Conflitos em Ouro Preto

 Atualmente, fotografar as Ruas do Centro Histórico é um bom negócio, principalmente para quem já possui as fotos antes da reestruturação das mesmas, o que ocorre hoje.  Entretanto, vale usar a câmera para outros detalhes, como os pedaços de tecido preto, expressando luto, nas varandasantigas e as faixas de protesto contraa obra empreendida pela prefeitura.

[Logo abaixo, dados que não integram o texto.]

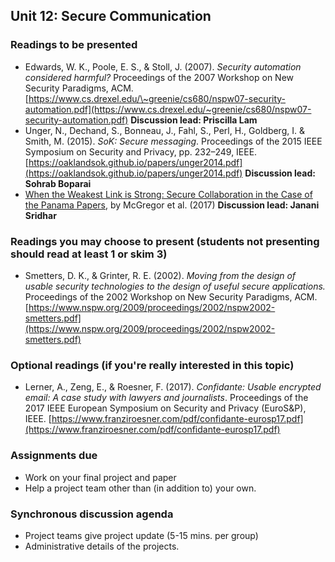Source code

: ## Unit 12: Secure Communication

### Readings to be presented

  - Edwards, W. K., Poole, E. S., & Stoll, J. (2007). *Security automation considered harmful?* Proceedings of the 2007 Workshop on New Security Paradigms, ACM. [https://www.cs.drexel.edu/\~greenie/cs680/nspw07-security-automation.pdf](https://www.cs.drexel.edu/~greenie/cs680/nspw07-security-automation.pdf) **Discussion lead: Priscilla Lam**
  - Unger, N., Dechand, S., Bonneau, J., Fahl, S., Perl, H., Goldberg, I. & Smith, M. (2015). *SoK: Secure messaging*. Proceedings of the 2015 IEEE Symposium on Security and Privacy, pp. 232–249, IEEE. [https://oaklandsok.github.io/papers/unger2014.pdf](https://oaklandsok.github.io/papers/unger2014.pdf) **Discussion lead: Sohrab Boparai**
  - [When the Weakest Link is Strong: Secure
Collaboration in the Case of the Panama Papers](https://www.usenix.org/system/files/conference/usenixsecurity17/sec17-mcgregor.pdf), by McGregor et al. (2017) **Discussion lead: Janani Sridhar**


### Readings you may choose to present (students not presenting should read at least 1 or skim 3)

  - Smetters, D. K., & Grinter, R. E. (2002). *Moving from the design of usable security technologies to the design of useful secure applications.* Proceedings of the 2002 Workshop on New Security Paradigms, ACM. [https://www.nspw.org/2009/proceedings/2002/nspw2002-smetters.pdf](https://www.nspw.org/2009/proceedings/2002/nspw2002-smetters.pdf)


### Optional readings (if you're really interested in this topic)

  - Lerner, A., Zeng, E., & Roesner, F. (2017). *Confidante: Usable encrypted email: A case study with lawyers and journalists*. Proceedings of the 2017 IEEE European Symposium on Security and Privacy (EuroS\&P), IEEE. [https://www.franziroesner.com/pdf/confidante-eurosp17.pdf](https://www.franziroesner.com/pdf/confidante-eurosp17.pdf)


### Assignments due

- Work on your final project and paper
- Help a project team other than (in addition to) your own.


### Synchronous discussion agenda

  - Project teams give project update (5-15 mins. per group)
  - Administrative details of the projects.
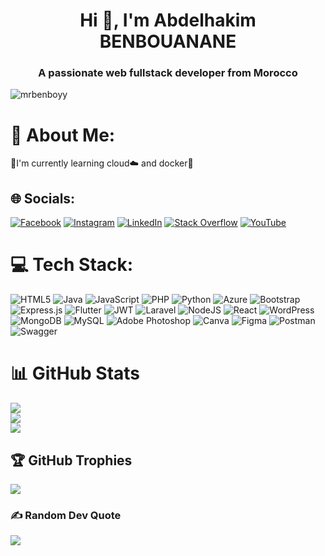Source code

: <h1 align="center">Hi 👋, I'm Abdelhakim BENBOUANANE</h1>
<h3 align="center">A passionate web fullstack developer from Morocco</h3>

<p align="left"> <img src="https://komarev.com/ghpvc/?username=mrbenboyy&label=Profile%20views&color=0e75b6&style=flat" alt="mrbenboyy" /> </p>

# 💫 About Me:
📔​I'm currently learning cloud☁️​ and docker🐳​


## 🌐 Socials:
[![Facebook](https://img.shields.io/badge/Facebook-%231877F2.svg?logo=Facebook&logoColor=white)](https://facebook.com/people/Abdelhakim-Benbouanane/pfbid028zpWfG5pCoMJz73BpmnwwtT6FXXzLZ7xEgWYrAhN89GQ1BDgYym6ZFYMvVBVBAoml/?mibextid=ZbWKwL) [![Instagram](https://img.shields.io/badge/Instagram-%23E4405F.svg?logo=Instagram&logoColor=white)](https://instagram.com/7akim.benbou3nane) [![LinkedIn](https://img.shields.io/badge/LinkedIn-%230077B5.svg?logo=linkedin&logoColor=white)](https://linkedin.com/in/benbouanane-abdelhakim-8a41242a8) [![Stack Overflow](https://img.shields.io/badge/-Stackoverflow-FE7A16?logo=stack-overflow&logoColor=white)](https://stackoverflow.com/users/23922693/benbouanane-abdelhakim) [![YouTube](https://img.shields.io/badge/YouTube-%23FF0000.svg?logo=YouTube&logoColor=white)](https://youtube.com/@abdelhakimbenbouanane415?si=5yhWD6S-3nrg7RSS) 

# 💻 Tech Stack:
![HTML5](https://img.shields.io/badge/html5-%23E34F26.svg?style=for-the-badge&logo=html5&logoColor=white) ![Java](https://img.shields.io/badge/java-%23ED8B00.svg?style=for-the-badge&logo=openjdk&logoColor=white) ![JavaScript](https://img.shields.io/badge/javascript-%23323330.svg?style=for-the-badge&logo=javascript&logoColor=%23F7DF1E) ![PHP](https://img.shields.io/badge/php-%23777BB4.svg?style=for-the-badge&logo=php&logoColor=white) ![Python](https://img.shields.io/badge/python-3670A0?style=for-the-badge&logo=python&logoColor=ffdd54) ![Azure](https://img.shields.io/badge/azure-%230072C6.svg?style=for-the-badge&logo=microsoftazure&logoColor=white) ![Bootstrap](https://img.shields.io/badge/bootstrap-%238511FA.svg?style=for-the-badge&logo=bootstrap&logoColor=white) ![Express.js](https://img.shields.io/badge/express.js-%23404d59.svg?style=for-the-badge&logo=express&logoColor=%2361DAFB) ![Flutter](https://img.shields.io/badge/Flutter-%2302569B.svg?style=for-the-badge&logo=Flutter&logoColor=white) ![JWT](https://img.shields.io/badge/JWT-black?style=for-the-badge&logo=JSON%20web%20tokens) ![Laravel](https://img.shields.io/badge/laravel-%23FF2D20.svg?style=for-the-badge&logo=laravel&logoColor=white) ![NodeJS](https://img.shields.io/badge/node.js-6DA55F?style=for-the-badge&logo=node.js&logoColor=white) ![React](https://img.shields.io/badge/react-%2320232a.svg?style=for-the-badge&logo=react&logoColor=%2361DAFB) ![WordPress](https://img.shields.io/badge/WordPress-%23117AC9.svg?style=for-the-badge&logo=WordPress&logoColor=white) ![MongoDB](https://img.shields.io/badge/MongoDB-%234ea94b.svg?style=for-the-badge&logo=mongodb&logoColor=white) ![MySQL](https://img.shields.io/badge/mysql-%2300000f.svg?style=for-the-badge&logo=mysql&logoColor=white) ![Adobe Photoshop](https://img.shields.io/badge/adobe%20photoshop-%2331A8FF.svg?style=for-the-badge&logo=adobe%20photoshop&logoColor=white) ![Canva](https://img.shields.io/badge/Canva-%2300C4CC.svg?style=for-the-badge&logo=Canva&logoColor=white) ![Figma](https://img.shields.io/badge/figma-%23F24E1E.svg?style=for-the-badge&logo=figma&logoColor=white) ![Postman](https://img.shields.io/badge/Postman-FF6C37?style=for-the-badge&logo=postman&logoColor=white) ![Swagger](https://img.shields.io/badge/-Swagger-%23Clojure?style=for-the-badge&logo=swagger&logoColor=white)
# 📊 GitHub Stats
![](https://github-readme-stats.vercel.app/api?username=mrbenboyy&theme=dark&hide_border=false&include_all_commits=true&count_private=true)<br/>
![](https://github-readme-streak-stats.herokuapp.com/?user=mrbenboyy&theme=dark&hide_border=true_private=true)<br/>
![](https://github-readme-stats.vercel.app/api/top-langs/?username=mrbenboyy&theme=dark&hide_border=false&include_all_commits=true&count_private=true&layout=compact)

## 🏆 GitHub Trophies
![](https://github-profile-trophy.vercel.app/?username=mrbenboyy&theme=radical&no-frame=false&no-bg=false&margin-w=4)

### ✍️ Random Dev Quote
![](https://quotes-github-readme.vercel.app/api?type=vetical&theme=radical)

  Tenho viajado com frequência a cidades históricas do Brasil e pude verificar algo bastante interessante, o que discuti com alguns moradores de Ouro Preto, cidade de meu coração.  Diamantina, Serro, Olinda, Recife, Belém, São Luís e mesmo centro histórico de São Paulo, todos esses espaços possuem uma característica muito peculiar.   Excetuando-se São Paulo, onde as ruas históricas são estreitas e por onde não há trânsito de automóveis, todas as outras possuem obstáculos que não permitem sequer a proposta de um simples automóvel transitar.   Na maioria das vezes, estátuas como símbolos fálicos ou anjos ou pinhas gigantes se situam nas extremidades das ruas, o que propöe apenas o ir e vir dos pedestres.  É mais ou menos o que ocorre na Rua Randolfo Bretas, conhecida aqui como Rua das Escadinhas, palco de acidentes que destruírem duas vezes o Chafariz do Pilar.  Só que nessa rua há correntes.   Não consegui sentir insatisfação popular em São Luís; - MA pelo fato de não haver estacionamento na maioria dos pontos históricos da cidade e em Diamantina, ônibus, caminhão e camionete não circulam no centro.  Em Belém, ruas estreiras são limpas, lindas e livres de carros .   Talvez, por essa experiência, creio que a população da antiga Vila Rica devia avaliar com menos ira e mais  atenção o trabalho feito no centro, porque a Rua São José, por exemplo, parece uma avenida se comparada com rua de mesmo nome em várias cidades históricas brasileiras.

A falta de cortesia tanto de moradores quanto de moradoras era visível na cidade.  Moradores paravam para conversarem,  para se abraçarem ou para qualquer outra atividade, fazendo que os outros transeuntes tivessem que achar outra forma de continuarseu caminho.   Isso era pior em dias de chuva.  Motoristas estacionavam seus carros em frente a bancos e lojas formando às vezes filas duplas, não permitindo sequer que uma simples ambulância passasse.  Depois das obras, mais espaço para pedestre e menos para carro, via de mão unica e sem chance de estacionamento.  Ouro Preto vai se parecer mais com as outras cidades irmãs.

Falta entretanto campanha de elucidação popular porque a maioria da população ainda não compreendeu o que acontece no centro da cidade.

Turismo ensina muito e quando comparamos sítios históricos compreendemos muito melhor o  planejamento urbano de muitos deles.